Introduction
============

The code defines a class whose name is ``Rar``. It has to be instantiated as:

.. code-block:: python

    >>> halo_object = Rar(parameters, dens_func=False, nu_func=False, particles_func=False, lambda_func=False, press_func=False, n_func=False, circ_vel_func=False, accel_func=False, deg_var=False, cutoff_var=False, temp_var=False, chemical_func=False, cutoff_func=False, temperature_func=False, log_dens_slope_func=False, core_func=False, plateau_func=False, maximum_r=1.0e3, relative_tolerance=5.0e-12, number_of_steps=2**10 + 1)

where the ``parameters`` variable is a numpy array object of shape (4,), whose components are (in this order): the dark matter particle mass in :math:`keV/c^{2}`, the degeneracy parameter, the cutoff parameter, and the temperature parameter (the last three are dimensionless). The boolean variables are used as flags to compute astrophysical and statistical mechanical variables. To do so, change ``False`` to ``True``. See Rar's attributes section to further details on the variables passed to the Rar class.

Inside the ``Rar`` class
------------------------

Once the class ``Rar`` is instantiated, it automatically calls ``model``, a function that solves the RAR model equations. This function is called as:

.. code-block:: python

    >>> model(parameters, maximum_r, relative_tolerance, number_of_steps, press_func, n_func)

where ``parameters`` is the array used in the instance of the class.

The ``model`` function defines several subfunctions needed to compute the right-hand side of the Tolman-Oppenheimer-Volkoff (TOV) equations. These subfunctions include a Fermi-Dirac-like distribution function, three integrands for computing the density, pressure, and particle number density, and three functions for computing the density, pressure, and particle number density themselves.

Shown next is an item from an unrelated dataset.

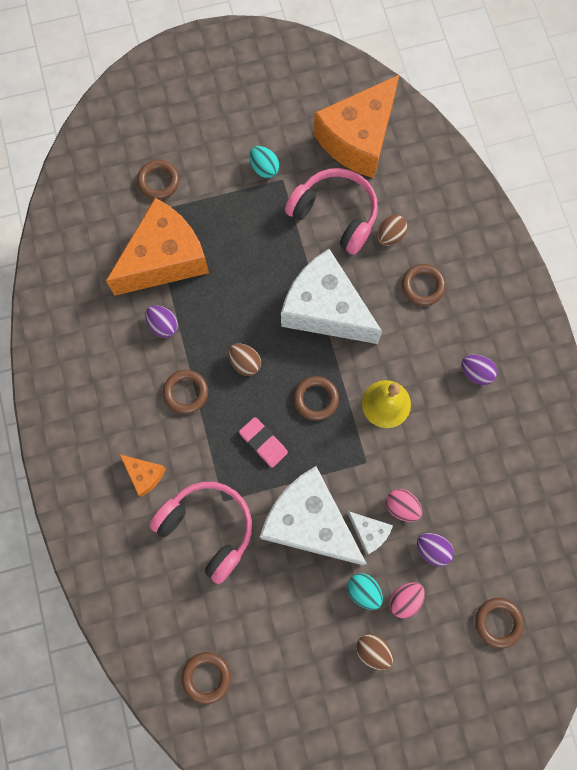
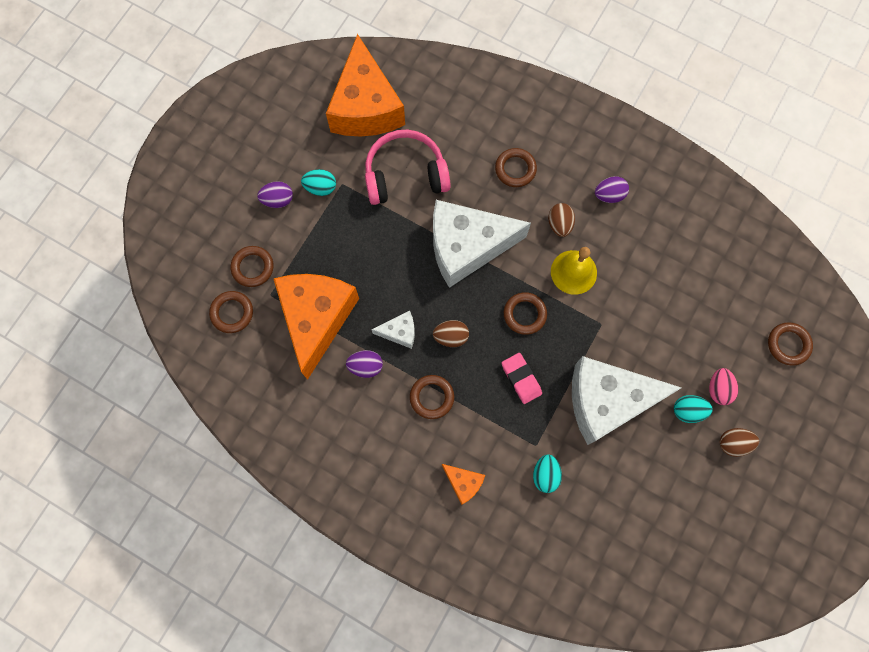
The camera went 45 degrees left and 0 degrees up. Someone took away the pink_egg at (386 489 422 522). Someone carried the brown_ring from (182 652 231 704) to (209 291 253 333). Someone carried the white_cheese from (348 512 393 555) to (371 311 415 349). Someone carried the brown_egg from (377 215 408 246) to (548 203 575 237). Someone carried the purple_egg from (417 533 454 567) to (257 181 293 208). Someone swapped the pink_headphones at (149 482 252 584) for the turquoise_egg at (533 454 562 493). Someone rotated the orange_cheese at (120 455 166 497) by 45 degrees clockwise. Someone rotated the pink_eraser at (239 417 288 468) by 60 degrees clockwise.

The TOV equations are solved using the ``solve_ivp`` function from the ``scipy.integrate`` module. The right-hand side of the TOV equations is computed using the function called ``tov``. The solution of the TOV equations is then re-scaled to obtain the physical quantities, including the radius, enclosed mass, metric potential, pressure, particle number density, the metric potential at the origin of the distribution, the temperature variable, and the enclosed particle number of the dark matter halo. The optional attributes of the ``Rar`` class then enable the computation of the other physical variables using the outputs of the ``model`` function.

See :ref:`rar-class` for further details on this class.